* **EXERCISE**
From the data that follows, print exactly the lines starting at the one containing "oral mucosa stained" and ending at the one containing "microscopy captured an"; include both of them and nothing more.
_ _ _ _ _ _ _
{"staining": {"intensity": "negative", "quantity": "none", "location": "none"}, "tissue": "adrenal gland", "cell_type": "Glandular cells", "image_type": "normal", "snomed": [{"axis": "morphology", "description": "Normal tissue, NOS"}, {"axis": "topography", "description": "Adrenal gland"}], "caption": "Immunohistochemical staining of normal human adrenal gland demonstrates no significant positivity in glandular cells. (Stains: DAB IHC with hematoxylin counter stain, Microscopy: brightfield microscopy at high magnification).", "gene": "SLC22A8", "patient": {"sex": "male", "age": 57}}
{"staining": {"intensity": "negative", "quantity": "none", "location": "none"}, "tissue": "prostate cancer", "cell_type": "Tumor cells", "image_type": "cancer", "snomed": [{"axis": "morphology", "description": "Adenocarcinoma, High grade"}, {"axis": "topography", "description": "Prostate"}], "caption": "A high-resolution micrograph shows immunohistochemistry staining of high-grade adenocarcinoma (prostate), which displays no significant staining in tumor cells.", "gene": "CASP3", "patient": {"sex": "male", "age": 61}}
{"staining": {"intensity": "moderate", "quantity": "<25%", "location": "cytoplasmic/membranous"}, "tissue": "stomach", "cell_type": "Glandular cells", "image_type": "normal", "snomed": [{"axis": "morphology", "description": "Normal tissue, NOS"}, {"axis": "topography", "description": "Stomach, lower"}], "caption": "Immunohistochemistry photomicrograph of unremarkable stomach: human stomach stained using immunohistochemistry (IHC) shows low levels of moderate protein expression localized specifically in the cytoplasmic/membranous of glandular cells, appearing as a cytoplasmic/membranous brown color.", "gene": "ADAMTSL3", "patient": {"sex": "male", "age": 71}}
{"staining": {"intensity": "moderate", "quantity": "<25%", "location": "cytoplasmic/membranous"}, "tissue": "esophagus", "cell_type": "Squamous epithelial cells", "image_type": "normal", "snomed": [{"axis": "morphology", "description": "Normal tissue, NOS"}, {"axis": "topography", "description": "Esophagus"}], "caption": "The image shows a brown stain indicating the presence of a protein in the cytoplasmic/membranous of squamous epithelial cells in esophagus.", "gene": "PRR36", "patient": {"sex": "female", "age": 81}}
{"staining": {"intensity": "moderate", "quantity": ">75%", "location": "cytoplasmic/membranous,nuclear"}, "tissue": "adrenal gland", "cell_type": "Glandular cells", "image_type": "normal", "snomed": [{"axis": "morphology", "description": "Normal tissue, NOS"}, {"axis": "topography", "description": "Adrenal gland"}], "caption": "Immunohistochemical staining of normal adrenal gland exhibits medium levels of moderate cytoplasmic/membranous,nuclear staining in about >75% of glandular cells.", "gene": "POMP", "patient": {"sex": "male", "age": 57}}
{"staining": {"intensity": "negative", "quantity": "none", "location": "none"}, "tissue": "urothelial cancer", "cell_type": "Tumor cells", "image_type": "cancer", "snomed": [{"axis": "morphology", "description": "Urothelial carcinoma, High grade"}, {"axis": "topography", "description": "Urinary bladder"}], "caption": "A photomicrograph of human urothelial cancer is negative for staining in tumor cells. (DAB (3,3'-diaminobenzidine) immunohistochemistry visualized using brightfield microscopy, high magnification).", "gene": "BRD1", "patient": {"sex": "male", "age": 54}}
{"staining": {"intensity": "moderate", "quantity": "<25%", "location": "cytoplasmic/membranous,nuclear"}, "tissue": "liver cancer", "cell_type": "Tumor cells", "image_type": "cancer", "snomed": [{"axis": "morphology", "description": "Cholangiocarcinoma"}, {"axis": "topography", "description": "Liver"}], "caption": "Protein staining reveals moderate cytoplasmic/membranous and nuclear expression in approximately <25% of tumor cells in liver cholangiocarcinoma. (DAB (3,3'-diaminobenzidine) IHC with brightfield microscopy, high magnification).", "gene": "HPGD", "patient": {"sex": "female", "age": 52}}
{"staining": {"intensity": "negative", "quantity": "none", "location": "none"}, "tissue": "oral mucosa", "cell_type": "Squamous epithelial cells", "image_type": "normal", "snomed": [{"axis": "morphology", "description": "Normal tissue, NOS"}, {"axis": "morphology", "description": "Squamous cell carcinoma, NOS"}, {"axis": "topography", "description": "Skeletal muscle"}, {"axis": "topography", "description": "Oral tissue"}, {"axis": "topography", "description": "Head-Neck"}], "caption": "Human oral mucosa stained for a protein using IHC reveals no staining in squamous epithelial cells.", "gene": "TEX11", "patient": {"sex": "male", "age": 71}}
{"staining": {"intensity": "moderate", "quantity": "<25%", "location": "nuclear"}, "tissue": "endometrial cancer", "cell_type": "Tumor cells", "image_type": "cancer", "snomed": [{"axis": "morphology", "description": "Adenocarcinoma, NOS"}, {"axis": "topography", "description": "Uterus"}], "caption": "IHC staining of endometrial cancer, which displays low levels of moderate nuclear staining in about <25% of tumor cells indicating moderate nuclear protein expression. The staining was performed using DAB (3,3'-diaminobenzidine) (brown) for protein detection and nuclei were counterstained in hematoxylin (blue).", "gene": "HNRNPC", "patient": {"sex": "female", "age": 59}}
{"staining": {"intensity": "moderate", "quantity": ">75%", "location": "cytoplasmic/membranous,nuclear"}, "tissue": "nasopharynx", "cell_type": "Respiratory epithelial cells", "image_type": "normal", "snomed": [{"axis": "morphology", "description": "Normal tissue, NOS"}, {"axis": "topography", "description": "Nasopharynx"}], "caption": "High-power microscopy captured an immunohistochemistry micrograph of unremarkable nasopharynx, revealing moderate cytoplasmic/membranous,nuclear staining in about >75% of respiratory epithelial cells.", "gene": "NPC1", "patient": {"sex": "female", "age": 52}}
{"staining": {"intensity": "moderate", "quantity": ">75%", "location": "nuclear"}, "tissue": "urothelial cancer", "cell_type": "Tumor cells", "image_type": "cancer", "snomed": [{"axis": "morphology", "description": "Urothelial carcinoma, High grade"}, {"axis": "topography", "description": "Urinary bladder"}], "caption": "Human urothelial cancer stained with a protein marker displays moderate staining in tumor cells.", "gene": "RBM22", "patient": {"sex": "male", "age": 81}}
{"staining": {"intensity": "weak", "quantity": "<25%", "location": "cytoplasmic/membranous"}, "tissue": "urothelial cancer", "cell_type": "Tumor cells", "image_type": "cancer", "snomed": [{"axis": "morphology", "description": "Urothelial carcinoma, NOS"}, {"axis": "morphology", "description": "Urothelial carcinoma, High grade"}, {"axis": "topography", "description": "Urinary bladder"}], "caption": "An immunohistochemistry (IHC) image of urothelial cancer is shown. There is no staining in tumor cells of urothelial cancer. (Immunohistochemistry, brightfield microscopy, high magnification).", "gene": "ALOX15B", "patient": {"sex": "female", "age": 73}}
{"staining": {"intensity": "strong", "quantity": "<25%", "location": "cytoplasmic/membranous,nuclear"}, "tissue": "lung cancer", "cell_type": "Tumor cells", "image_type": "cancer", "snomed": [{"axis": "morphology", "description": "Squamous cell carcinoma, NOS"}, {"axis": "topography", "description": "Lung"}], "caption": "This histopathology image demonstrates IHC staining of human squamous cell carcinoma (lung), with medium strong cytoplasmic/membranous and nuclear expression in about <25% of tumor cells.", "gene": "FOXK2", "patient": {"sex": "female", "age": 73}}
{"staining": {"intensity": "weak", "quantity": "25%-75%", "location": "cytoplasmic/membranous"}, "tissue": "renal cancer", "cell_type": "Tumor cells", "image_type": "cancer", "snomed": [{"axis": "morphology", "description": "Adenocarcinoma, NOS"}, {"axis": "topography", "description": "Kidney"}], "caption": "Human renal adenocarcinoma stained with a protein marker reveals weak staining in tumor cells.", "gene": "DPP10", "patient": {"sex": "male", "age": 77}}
_ _ _ _ _ _ _
* **RESULT OF THE EXERCISE**
{"staining": {"intensity": "negative", "quantity": "none", "location": "none"}, "tissue": "oral mucosa", "cell_type": "Squamous epithelial cells", "image_type": "normal", "snomed": [{"axis": "morphology", "description": "Normal tissue, NOS"}, {"axis": "morphology", "description": "Squamous cell carcinoma, NOS"}, {"axis": "topography", "description": "Skeletal muscle"}, {"axis": "topography", "description": "Oral tissue"}, {"axis": "topography", "description": "Head-Neck"}], "caption": "Human oral mucosa stained for a protein using IHC reveals no staining in squamous epithelial cells.", "gene": "TEX11", "patient": {"sex": "male", "age": 71}}
{"staining": {"intensity": "moderate", "quantity": "<25%", "location": "nuclear"}, "tissue": "endometrial cancer", "cell_type": "Tumor cells", "image_type": "cancer", "snomed": [{"axis": "morphology", "description": "Adenocarcinoma, NOS"}, {"axis": "topography", "description": "Uterus"}], "caption": "IHC staining of endometrial cancer, which displays low levels of moderate nuclear staining in about <25% of tumor cells indicating moderate nuclear protein expression. The staining was performed using DAB (3,3'-diaminobenzidine) (brown) for protein detection and nuclei were counterstained in hematoxylin (blue).", "gene": "HNRNPC", "patient": {"sex": "female", "age": 59}}
{"staining": {"intensity": "moderate", "quantity": ">75%", "location": "cytoplasmic/membranous,nuclear"}, "tissue": "nasopharynx", "cell_type": "Respiratory epithelial cells", "image_type": "normal", "snomed": [{"axis": "morphology", "description": "Normal tissue, NOS"}, {"axis": "topography", "description": "Nasopharynx"}], "caption": "High-power microscopy captured an immunohistochemistry micrograph of unremarkable nasopharynx, revealing moderate cytoplasmic/membranous,nuclear staining in about >75% of respiratory epithelial cells.", "gene": "NPC1", "patient": {"sex": "female", "age": 52}}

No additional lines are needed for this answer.